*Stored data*
☆ ☆ ☆ ☆

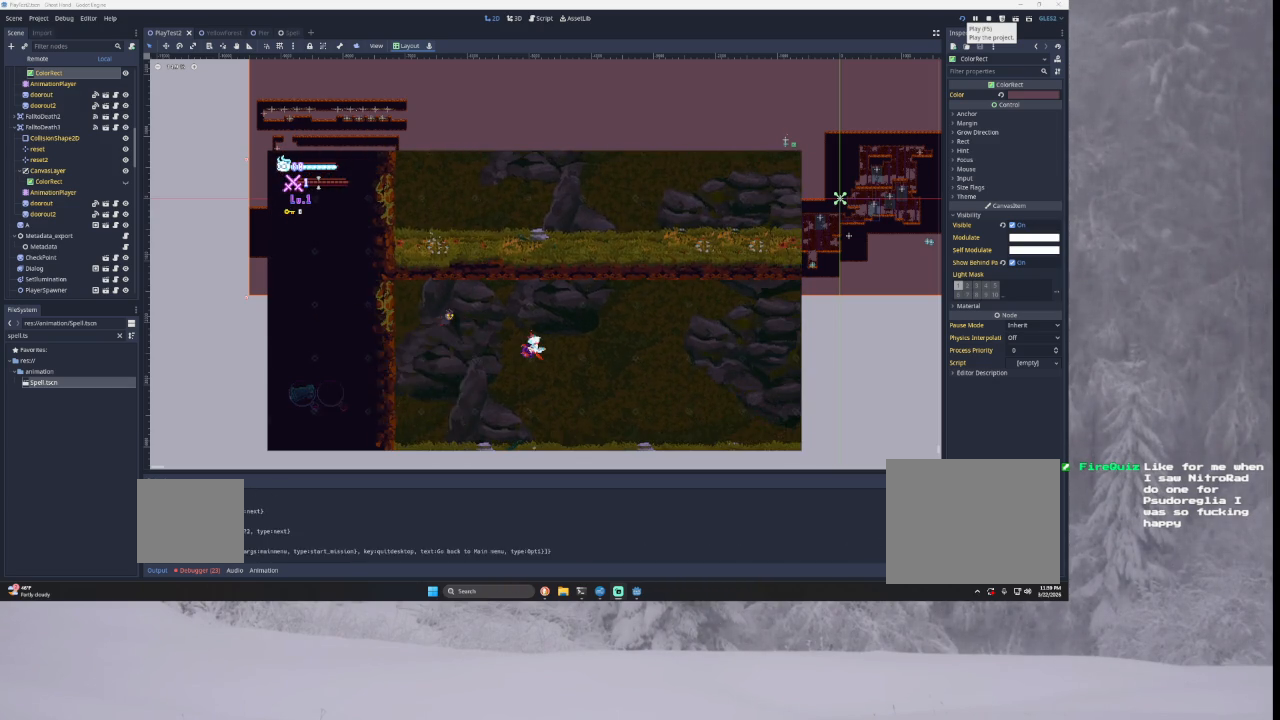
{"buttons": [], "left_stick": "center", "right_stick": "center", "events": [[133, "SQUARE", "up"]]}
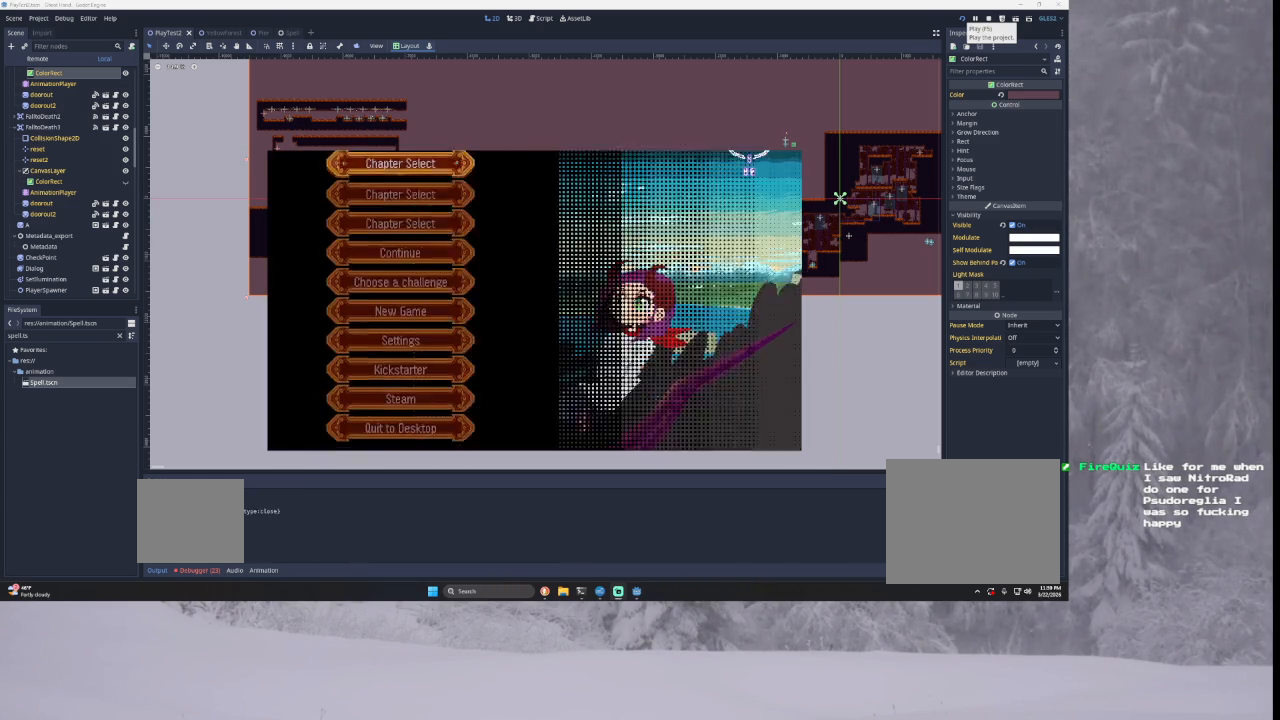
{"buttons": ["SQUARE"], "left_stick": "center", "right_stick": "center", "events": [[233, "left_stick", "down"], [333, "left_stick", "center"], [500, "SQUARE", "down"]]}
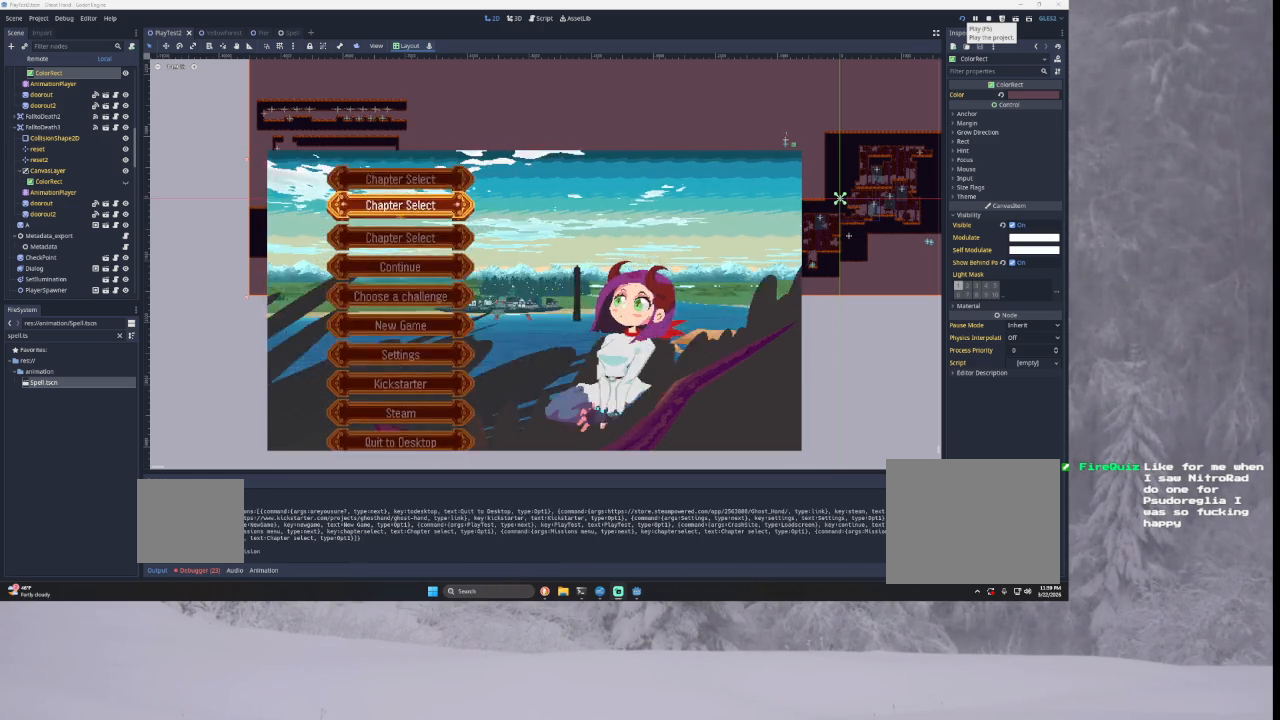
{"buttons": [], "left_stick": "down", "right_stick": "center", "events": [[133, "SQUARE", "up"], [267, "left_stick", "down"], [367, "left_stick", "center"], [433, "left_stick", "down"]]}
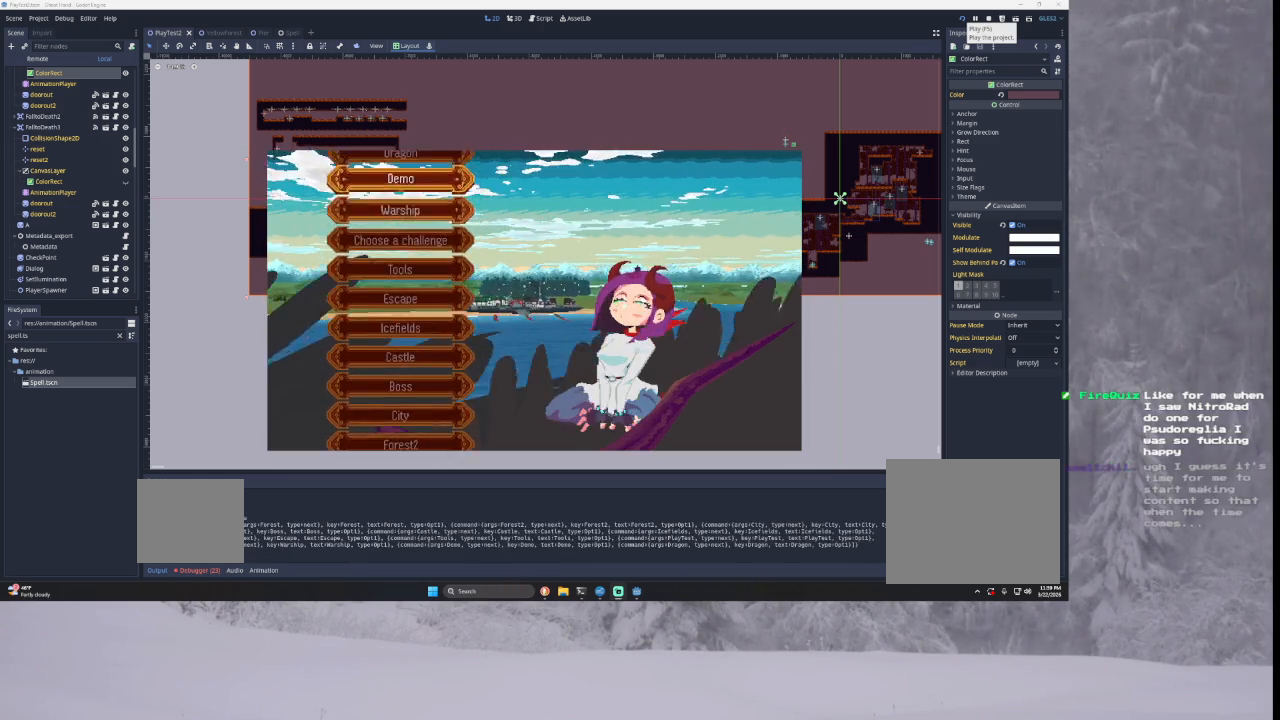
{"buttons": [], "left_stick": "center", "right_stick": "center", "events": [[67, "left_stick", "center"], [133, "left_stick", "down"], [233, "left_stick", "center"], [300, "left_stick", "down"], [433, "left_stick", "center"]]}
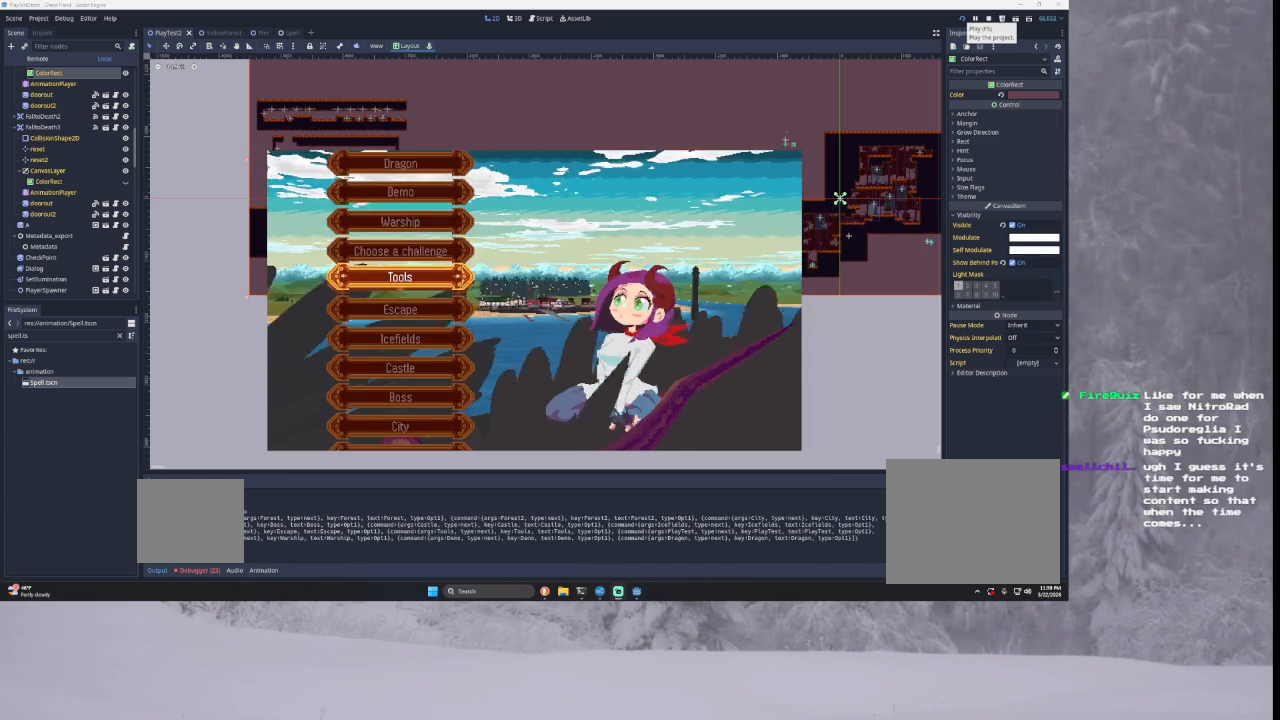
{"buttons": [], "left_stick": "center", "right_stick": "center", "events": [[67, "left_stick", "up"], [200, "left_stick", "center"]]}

☆ ☆ ☆ ☆

*TASK ITEM*
For the entries shown above, tally every line containing the word "down". Report the tally and nothing else.

*TASK SOLUTION*
3